I am not sure I understand the question.

There are two co-ordinate planes with different co-ordinate systems and at least three distinct points in each plane that define triangles that are similar, identically oriented, and both in the fourth quadrant.

If the axes of one plane are v, w and the axes of the other plane are x, y, then there exists a >0 such that av + b = x and aw + c = y. The co-ordinates of the two planes are related by a scalar and two offsets. We must find the scalar and the offsets.

The first thing to do is to find the corresponding vertices of the two triangles. If the two triangles have the same orientation, this is easy to do. One way is to look at the vertices of the two triangles. There are three possibilities. One vertex is closer to the horizontal axis than the other two, one of which is closer to the vertical axis. Two vertices are equally close to the horizontal axis but differ in their distance from the vertical axis. Two vertices are equally close to the vertical axis but differ in their distance from the horizontal axis.

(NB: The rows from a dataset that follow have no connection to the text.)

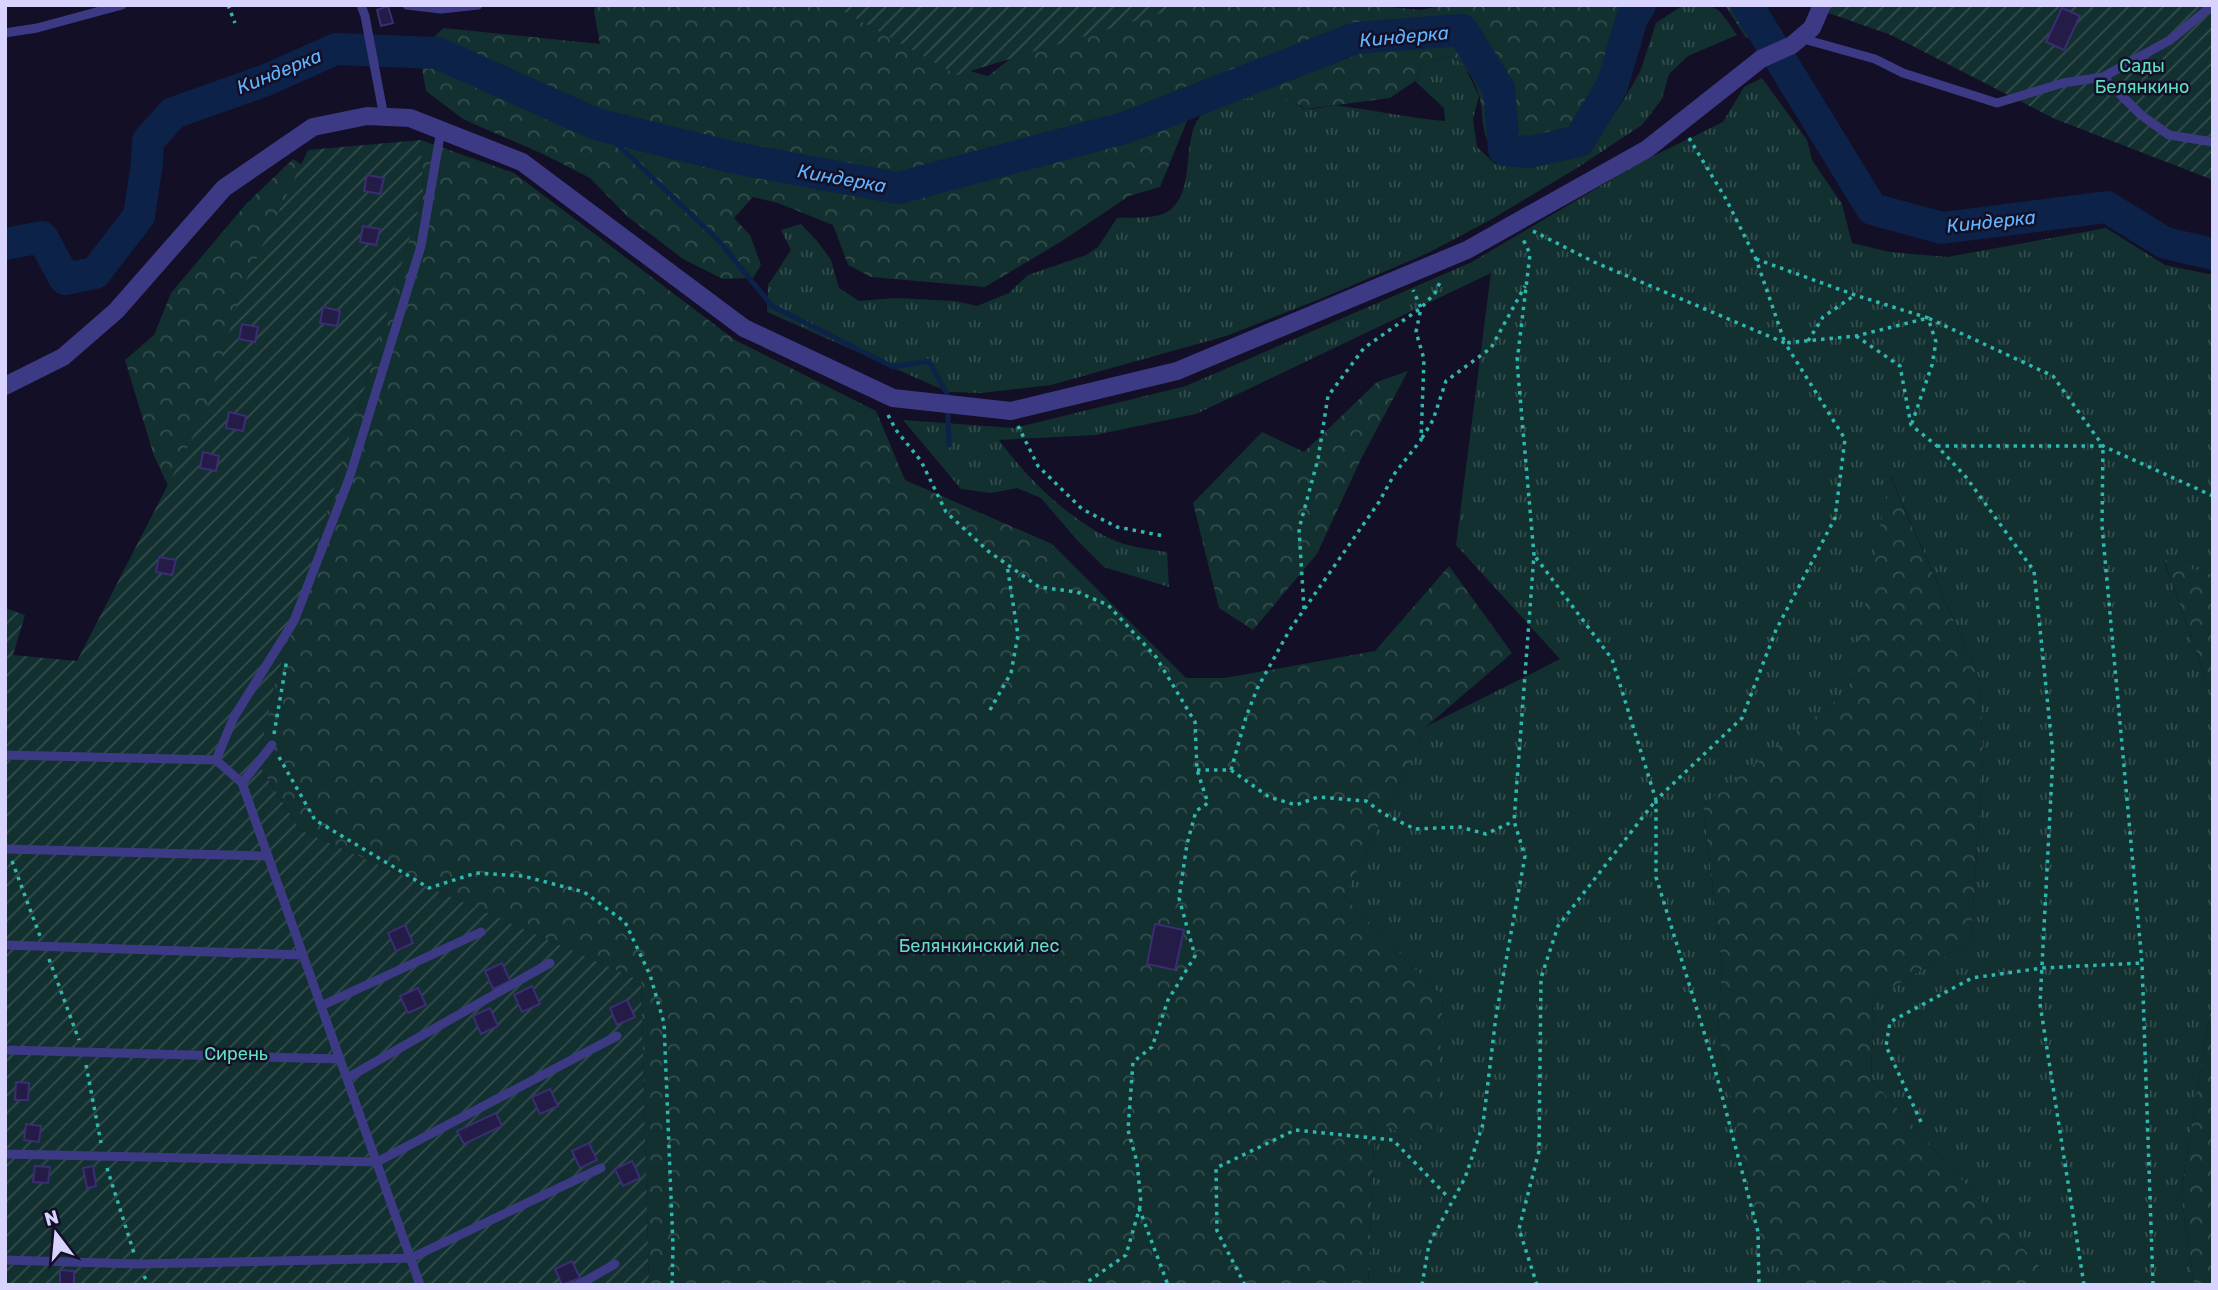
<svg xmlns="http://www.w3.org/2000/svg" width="2218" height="1290" viewBox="0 0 2218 1290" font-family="Rubik,sans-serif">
  <defs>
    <pattern id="grass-tufts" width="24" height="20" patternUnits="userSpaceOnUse" patternTransform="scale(1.75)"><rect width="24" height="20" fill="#12302f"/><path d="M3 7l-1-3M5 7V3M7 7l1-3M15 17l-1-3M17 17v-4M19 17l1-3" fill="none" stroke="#344d4e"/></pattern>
    <pattern id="forest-crowns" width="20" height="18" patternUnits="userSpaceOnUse" patternTransform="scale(1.75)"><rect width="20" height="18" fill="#12302f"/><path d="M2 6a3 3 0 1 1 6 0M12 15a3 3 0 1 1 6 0" fill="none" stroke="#344d4e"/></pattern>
    <pattern id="garden-furrows" width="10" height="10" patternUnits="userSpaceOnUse" patternTransform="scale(1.75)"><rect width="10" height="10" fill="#12302f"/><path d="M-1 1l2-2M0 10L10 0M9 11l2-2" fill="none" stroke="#344d4e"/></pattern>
  </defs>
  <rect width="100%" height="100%" fill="#130f26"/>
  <path fill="url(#grass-tufts)" d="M1683 5C1720 5 1716 5 1737 35L1688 56 1669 74 1662 99 1642 125 1577 168 1492 219 1428 253 1325 297 1226 336 1051 385 982 393 948 392 767 312 768 285 791 250 781 230 801 224 818 242 831 260 839 288 859 301 895 298 955 301 977 306 1009 293 1028 275 1086 255 1098 247 1117 218C1132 217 1157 220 1170 210 1201 186 1174 123 1214 106 1226 101 1266 93 1278 95 1288 97 1297 107 1307 109 1317 110 1328 105 1339 106 1375 110 1409 118 1445 121L1444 108 1415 81 1421 63 1451 56 1464 65 1479 96 1473 119 1477 147 1495 164 1527 162 1573 153 1609 121 1626 96 1640 72 1656 23Z
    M1762 78 1807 140 1812 160 1842 204 1852 243 1890 252 1947 257 2106 228 2165 265 2213 275V575L2164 561 2213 699V994L2181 1194 2194 1285H2052L2050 1278 1871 1079 1874 998 1971 941 1983 756 1980 680 1891 477 1848 691 1703 806 1722 965 1718 1032 1758 1231 1789 1285H1368L1375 1119 1435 1152 1443 997 1344 897 1427 726 1560 659 1456 545 1491 273 1196 414 1095 435 999 440C1026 477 1066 517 1109 538 1126 547 1149 549 1167 552L1169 587 1104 567 1077 540 1041 498 1017 488 991 493 961 489 903 420 1014 428 1186 386 1472 262 1643 161 1723 122 1744 87Z"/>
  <path fill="url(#forest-crowns)" d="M596 5H752L765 7 769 5H832L933 61 988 76 1011 58 1043 49 1086 5H1369L1420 10 1445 5H1653L1644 20 1641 46 1613 103 1580 147C1556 151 1530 161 1505 155 1478 149 1485 114 1479 95 1474 78 1466 65 1451 56L1421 63 1415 81 1390 98 1307 109 1277 95 1233 100 1189 116 1160 187 1129 196 1062 241 985 287 871 277 848 265 833 225 778 203 753 197 734 218 750 235 761 265 753 278 723 279 683 259 628 217 590 178 545 155 463 119 426 91 419 52 443 28 600 44 594 11Z
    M1725 5H1767L1774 30 1759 38H1746Z
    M421 140 514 173 735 340 876 411 905 480 1052 544 1186 678H1225L1375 651 1449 566 1512 653 1427 726 1344 897 1443 997 1436 1153 1375 1120 1368 1285H649L641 981 300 830 258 763 274 687 423 194Z
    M293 159 315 173 171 492 154 456 125 360 154 335 171 293 246 204Z
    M1408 371 1361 459 1317 554 1253 630 1219 608 1193 503 1262 432 1304 452 1377 382Z
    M1890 476 1980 680 1983 756 1971 941 1874 998 1871 1079 2050 1278 2052 1285H1789L1758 1232 1718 1032 1722 965 1703 805 1848 691Z
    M2164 560 2213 575V699Z
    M2213 994V1285H2194L2181 1194Z"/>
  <path fill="url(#garden-furrows)" d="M832 5H1188L957 75Z
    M1806 5H2213V180L2055 119 1891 35Z
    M421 140 423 194 274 687 258 763 300 830 641 981 649 1285H5V608L25 615 13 655 77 661 206 411 241 291 308 150Z"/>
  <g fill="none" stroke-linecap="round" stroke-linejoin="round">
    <path stroke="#0c2248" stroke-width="5" d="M596 124 719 241 772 306 893 367 929 361 947 394 949 445"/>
    <path stroke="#0c2248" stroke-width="32" d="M1747 5 1872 209 1942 228 2107 207 2165 243 2213 254
      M5 244 42 237 65 279 95 273 139 216 147 163 148 141 173 113 264 81 336 49 437 53 596 124 735 158 898 188 1124 128 1356 38 1462 30 1499 89 1504 150 1530 152 1579 141 1612 86 1632 18 1640 5"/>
  </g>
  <path fill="#241b47" stroke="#3b2d73" stroke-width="2" d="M388 6 393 23 381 26 377 10Z
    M2062 8 2080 16 2064 50 2046 42Z
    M367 175 384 178 380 194 364 191Z
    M363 226 380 229 376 245 360 242Z
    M323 307 340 311 337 326 320 323Z
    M242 324 258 327 255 342 239 339Z
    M229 412 246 416 243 431 226 428Z
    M203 452 219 456 216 471 200 468Z
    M159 557 176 560 172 575 156 572Z
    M1155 924 1184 930 1175 970 1147 964Z
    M405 925 413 943 396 951 388 933Z
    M502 963 510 981 493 989 485 971Z
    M532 986 540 1004 522 1012 514 995Z
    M418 988 426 1005 408 1013 400 996Z
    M627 1000 635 1017 617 1025 610 1008Z
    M490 1008 498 1026 481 1034 473 1016Z
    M16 1082 29 1083 28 1100H15Z
    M550 1089 558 1106 540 1114 532 1097Z
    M496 1113 502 1126 464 1144 457 1131Z
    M26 1124 41 1126 39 1142 24 1140Z
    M589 1143 597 1160 580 1168 572 1151Z
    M632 1161 640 1178 623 1186 615 1169Z
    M35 1166 50 1167 48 1183 33 1182Z
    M93 1166 96 1186 87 1188 83 1168Z
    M572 1261 580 1278 562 1285 555 1269Z
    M60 1270 74 1271V1285H60Z"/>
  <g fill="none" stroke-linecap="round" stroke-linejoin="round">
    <path stroke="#2fb8b0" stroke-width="3.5" stroke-dasharray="3.5 5" stroke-linecap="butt" d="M228 5 235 23
      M1689 138 1726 199 1756 259 1785 343 1856 336 1928 318 2053 376 2103 446 2213 496
      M1533 231 1594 262 1785 343 1845 439 1835 518 1776 630 1742 718 1656 800 1612 659 1534 555
      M1756 259 1855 295 1928 318 1936 342 1932 365 1912 423
      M1856 336 1900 366 1911 425 1937 446 1966 477 2034 571 2053 755 2040 1004 2084 1285
      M1808 341 1823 317 1855 295
      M888 415 896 430 921 461 946 512 988 551 1039 587 1077 592 1108 605 1156 657 1195 722 1197 770 1208 803 1196 811 1187 844 1179 898 1195 956 1168 1000 1152 1047 1133 1062 1128 1130 1137 1162 1141 1203 1126 1255 1083 1285
      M1018 426 1038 466 1082 509 1117 527 1164 536
      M1422 438 1433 420 1446 381 1491 348 1525 286
      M1937 446H2103L2102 526 2142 963 2153 1285
      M1304 609 1299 529 1318 459 1328 396 1364 348 1421 308 1435 293 1441 280
      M990 710 1011 673 1018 635 1007 565
      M274 734 287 659
      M279 757 315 820 429 888 476 873 523 876 584 892 625 922 650 975 664 1023 673 1247 672 1285
      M1197 770H1231L1269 797 1296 805 1318 797 1366 801 1384 814 1415 829 1460 827 1486 834 1514 821
      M1231 770 1246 717 1257 689 1289 631 1379 502 1395 473 1421 440 1424 359 1416 332 1421 308 1413 290
      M12 861 40 936
      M49 959 79 1040
      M86 1065 101 1143
      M1921 1122 1886 1046 1890 1022 1972 978 2042 968 2142 963
      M107 1168 134 1253
      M1139 1208 1168 1285
      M144 1276 149 1285
      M1245 1285 1217 1231 1216 1168 1295 1130 1393 1140 1449 1198
      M1422 1285 1429 1244 1465 1178 1483 1124 1496 1016 1525 856 1514 821 1534 555 1517 362 1530 254 1522 237
      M1537 1285 1519 1229 1539 1151 1541 978 1558 926 1656 800V877L1712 1058 1758 1232 1759 1285"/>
    <path stroke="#3d3a85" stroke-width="9" d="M361 5 365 16 384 117
      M407 5 441 9 478 5
      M5 33 37 28 122 5
      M1800 38 1875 59 1903 73 1997 103 2063 83 2103 77 2141 115 2169 135 2213 142
      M2103 77 2170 40 2213 5
      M5 755 216 760
      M242 783 272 745
      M5 849 268 856
      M5 945 303 955
      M321 1006 481 932
      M5 1050 340 1059
      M347 1078 550 963
      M5 1154 377 1162 617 1036
      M5 1260 138 1264 411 1258 601 1168
      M420 1285 242 783 216 760 234 717 294 621 349 479 421 246 441 130
      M578 1285 615 1264"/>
    <path stroke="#3d3a85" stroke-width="18" d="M5 386 63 357 116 311 224 188 313 127 367 116 410 118 522 162 744 328 893 398 1011 411 1177 371 1467 250 1647 149 1761 59 1792 45 1812 28 1822 5"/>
  </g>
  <g text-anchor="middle" stroke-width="5" stroke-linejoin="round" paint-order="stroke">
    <g font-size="18" fill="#5fe0c0" stroke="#130f26">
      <text x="2142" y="72">Сады<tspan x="2142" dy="21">Белянкино</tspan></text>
      <text x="979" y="952">Белянкинский лес</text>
      <text x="236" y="1060">Сирень</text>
    </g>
    <g font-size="19" font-style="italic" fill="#62b6ff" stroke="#130f26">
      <text transform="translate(1404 36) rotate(-5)" y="7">Киндерка</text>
      <text transform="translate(279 71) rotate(-22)" y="7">Киндерка</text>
      <text transform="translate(842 178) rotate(10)" y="7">Киндерка</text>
      <text transform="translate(1991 221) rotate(-6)" y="7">Киндерка</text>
    </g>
  </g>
  <rect width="2218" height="1290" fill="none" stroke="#d9d4ff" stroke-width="14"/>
  <g transform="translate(56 1234) rotate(344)" stroke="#130f26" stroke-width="5" paint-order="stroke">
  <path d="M0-5L12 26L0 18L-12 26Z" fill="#d9d4ff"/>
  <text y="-10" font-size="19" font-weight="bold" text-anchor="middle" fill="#d9d4ff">N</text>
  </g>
</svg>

Let's consider the lengths of the three sides. Consider two corresponding sides. The length of that side in the v-w plane is

\(\displaystyle \sqrt{(v_2 - v_1)^2 + (w_2 - w_1)^2}.\)

The length of the corresponding side in the x-y plane is

\(\displaystyle \sqrt{(x_2 - x_1)^2 + (y_2 - y_1)^2} = \sqrt{[(av_2 + b) - (av_1 + b)]^2 + [(aw_2 + c) - (aw_1 + c)]^2} =\)

\(\displaystyle \sqrt{(av_2 - av_1)^2 + (aw_2 - aw_1)^2} = \sqrt{a^2[(v_2 - v_1)^2 + (w_2 - w_1)^2]} = a\sqrt{(v_2 - v_1)^2 + (w_2 - w_1)^2}.\)

So taking the ratio of the lengths of any pair of corresponding sides will give you a.

Consider any corresponding vertex for the two triangles, say \(\displaystyle (v_1,\ w_1)\ and\ (x_1,\ y_1.)\)

\(\displaystyle b = x_1 - av_1\ and\ c = y_1 - aw_1.\)

Has this answered your question? Have I even uderstood your question?